I look up to were the mirror still sits on the wall and where still there is no reflection of me in site. I laugh bitterly, I couldn't help myself nor control myself, as I swing my fist towards the mirror, it smashes in tinny little pieces. I look down at my fist as I watch it bleed in amazement.

I hear a loud bang on the door as I snap my head towards the sound, I look at the door intensely as I debate whether or not I should open it. I walk slowly towards the door as the person on the other end continues to knock louder and louder.
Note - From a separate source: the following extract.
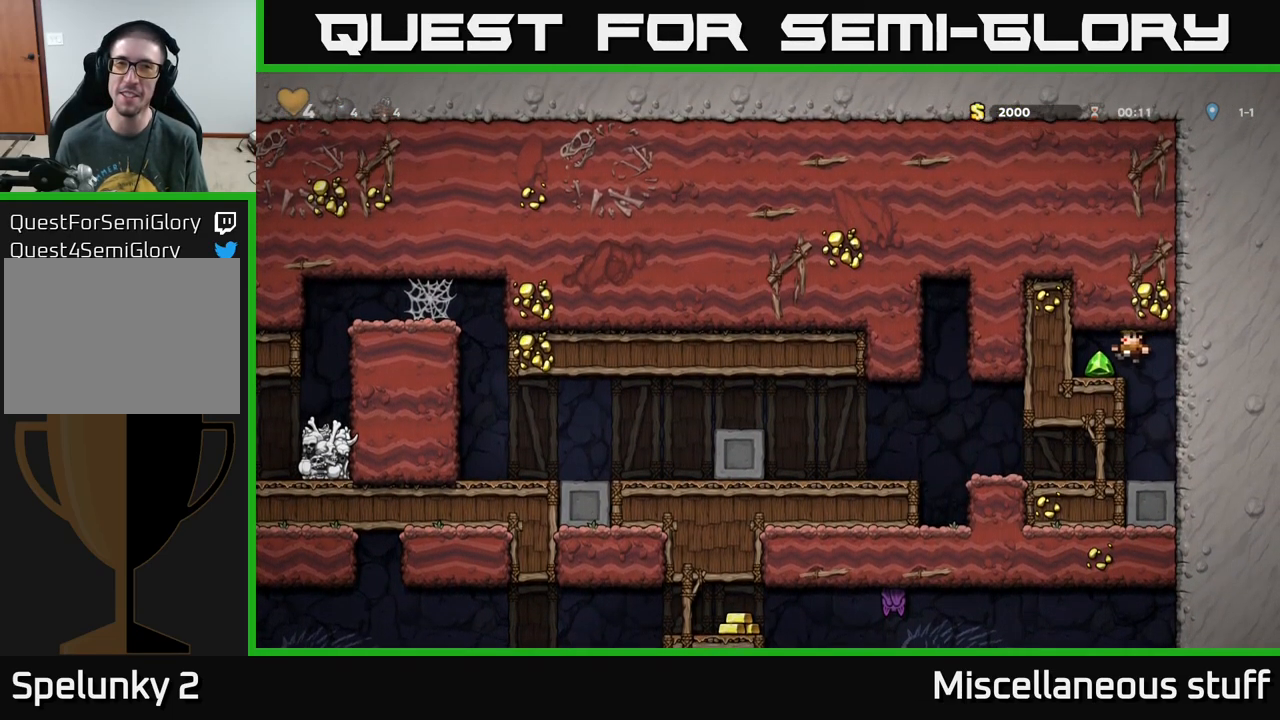
{"buttons": ["DPAD_RIGHT"], "left_stick": "center", "events": [[84, "DPAD_LEFT", "up"], [134, "DPAD_RIGHT", "down"]]}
The thuds seem to make me want to break something, smash it in tiny, little pieces as small as my children.

I quickly wipe away my tears, which fell only moments ago as I reach for the door nob; I twist it slowly and soon after, open it. I'm surprised to see Maria at the other end as she looks at me with sympathy, which only makes me angrier.

"What do you want!" I demand frustrated.

Her gaze falls onto the broken glass, which is shattered all over the floor and then at my hand, which has pieces of glass still in my fist.

"You're bleeding," she tell me, like I don't already know, I quickly hide my hand behind my back, out of site. I look at her with an emotionless expression on my face as I shrug, "What do you want?" I demand.

She stutters for a moment as I see her getting impatient, "You've been in the bathroom for more then two days! And its our only bathroom" she tells me, as she takes her eucalyptus oil out of her pocket. I roll my eyes, as I use to when ever she use to sniff that crap as I close the door in her face.

I look around the bathroom; my eyes soon see the broken glass, knowing that I have to do something about it. I take a deep breath as I hold my hand over the shattered glass as I try to concentrate, surprisingly it was harder to control my alien powers then it was before. Perhaps it was easier before because I was playing on my emotions. Soon enough I manipulated the structure of the broken glass into a whole piece, into a mirror. I slowly yet delicately move it towards the wall were it once hung. Satisfied with the results I put it down gently and then turn around towards the door and open it.

I still see Maria with her mouth wide open as she glares right through me, "You just did not do that!" she finally says sarcastically. I look around the corridor and then back at her, "Nope I didn't" I reply, with a small smile placed on my lips.